O preço do barril de petróleo disparou nesta segunda feira, passando dos US$ 70 pela primeira vez, por causa da chegada do furacão Katrina à região do Golfo do México.
Essa região é crucial para a infra-estrutura de produção de energia nos Estados Unidos. Nessa área ficam plataformas de produção de petróleo, terminais de importação, redes de oleodutos e diversas refinarias.
Nesta segunda-feira, no mercado em Cingapura, os contratos para entrega futura de petróleo subiram US$ 5, chegando a US$ 70,80, depois caíram para US$ 69,93.
Os preços de petróleo vêm sendo pressionados pela preocupação de que a produção não deve atender à demanda global e também pelas incertezas políticas em países produtores importantes.
Plataformas
Companhias de petróleo como Shell, Chevron, ExxonMobil e Total fecharam suas usinas e retiraram seus funcionários da região do Golfo do México por causa do Katrina.
A produção na região foi reduzida em cerca de 40% – equivalente a cerca de 650 mil barris por dia – e, segundo analistas, não há meios de prever os danos que o furacão poderá causar.
"Não é apenas a suspensão da produção de petróleo que está preocupando. É o fato de que pode haver danos às plataformas, o que pode levar à interrupção de produção mais prolongada", disse Victor Shum, analista de petróleo da Purvin & Gertz.
"Parece ser a tempestade perfeita para aumentar os preços."
Demanda
A intensidade do furacão e o fato de coincidir com o aumento sazonal do consumo causam preocupação.
"Podemos esperar dois meses de produção perdida, o que é a pior notícia possível, porque acontece em período de pico da demanda", disse David Thurtell, estrategista de petróleo do Commonwealth Bank, na Austrália.
Também existe a preocupação com os efeitos que os preços altos do petróleo podem ter sobre a economia mundial.
Quanto mais as pessoas precisam gastar com gasolina e combustível para aquecimento quando chegar o inverno no Hemisfério Norte, menos dinheiro terão para gastar nas lojas.

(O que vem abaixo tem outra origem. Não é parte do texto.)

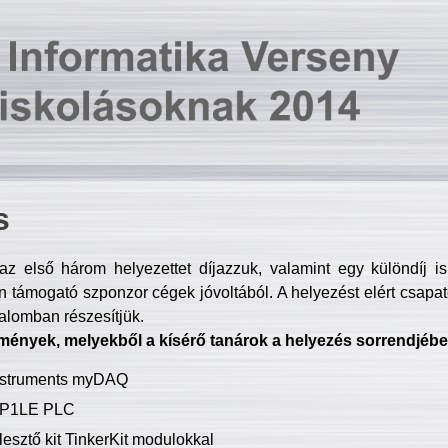
s
z első három helyezettet díjazzuk, valamint egy különdíj i
 támogató szponzor cégek jóvoltából. A helyezést elért csapat
talomban részesítjük.
mények, melyekből a kísérő tanárok a helyezés sorrendjébe
Instruments myDAQ
P1LE PLC
lesztő kit TinkerKit modulokkal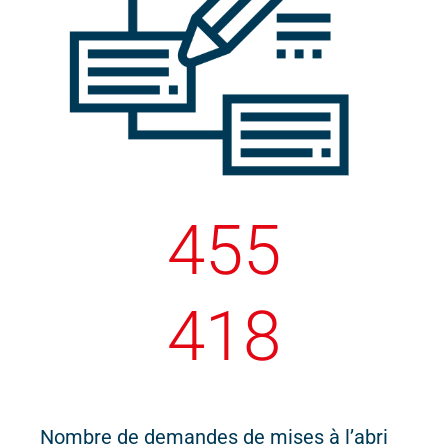
455
418
Nombre de demandes de mises à l’abri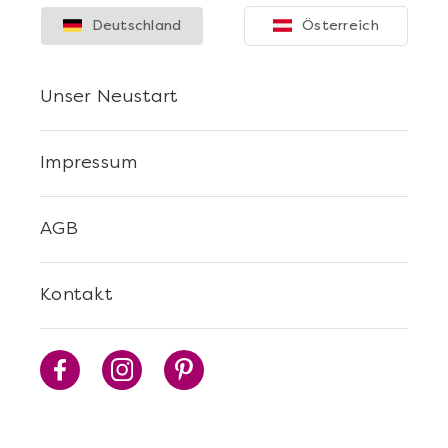
Deutschland
Österreich
Unser Neustart
Impressum
AGB
Kontakt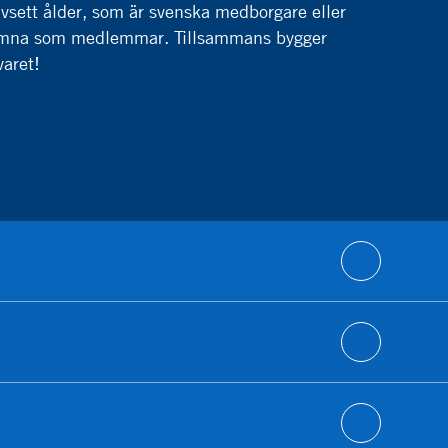
vsett ålder, som är svenska medborgare eller
lkomna som medlemmar. Tillsammans bygger
varet!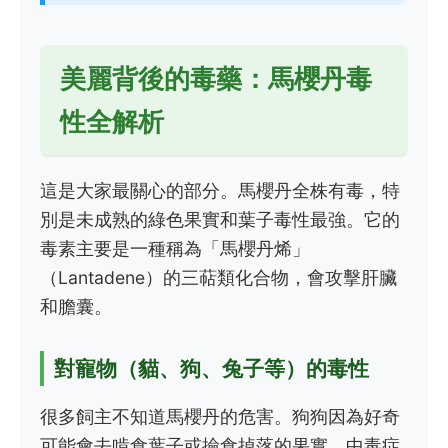
美麗背後的毒藥：馬櫻丹毒
性全解析
這是大家最關心的部分。馬櫻丹全株有毒，特
別是未成熟的綠色果實和葉子毒性最強。它的
毒素主要是一種稱為「馬櫻丹烯」
（Lantadene）的三萜類化合物，會攻擊肝臟
和膽囊。
對寵物（貓、狗、兔子等）的毒性
很多飼主不知道馬櫻丹的危害。狗狗因為好奇
可能會去啃食葉子或撿食掉落的果實。中毒症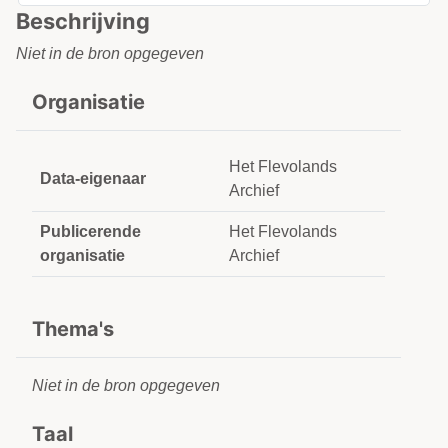
Beschrijving
Niet in de bron opgegeven
Organisatie
Het Flevolands
Data-eigenaar
Archief
Publicerende
Het Flevolands
organisatie
Archief
Thema's
Niet in de bron opgegeven
Taal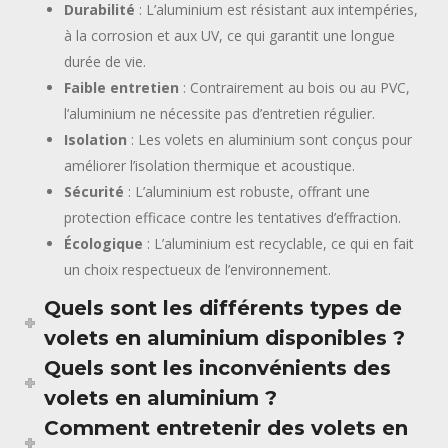
Durabilité
: L’aluminium est résistant aux intempéries,
à la corrosion et aux UV, ce qui garantit une longue
durée de vie.
Faible entretien
: Contrairement au bois ou au PVC,
l’aluminium ne nécessite pas d’entretien régulier.
Isolation
: Les volets en aluminium sont conçus pour
améliorer l’isolation thermique et acoustique.
Sécurité
: L’aluminium est robuste, offrant une
protection efficace contre les tentatives d’effraction.
Écologique
: L’aluminium est recyclable, ce qui en fait
un choix respectueux de l’environnement.
Quels sont les différents types de
volets en aluminium disponibles ?
Quels sont les inconvénients des
volets en aluminium ?
Comment entretenir des volets en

Qualquer redução nos gastos de consumo pode ter forte impacto sobre as economias dos Estados Unidos e da Europa, onde alguns países já enfrentam dificuldades para promover o crescimento.
"Esse surto de aumento dos preços de petróleo é a maior preocupação neste momento", disse Kim Dong-uk, estrategista de bolsas da Daishin Securities.
"Depois disso, precisamos ver qual o prejuízo causado pelo Katrina e qual é a reação de Wall Street."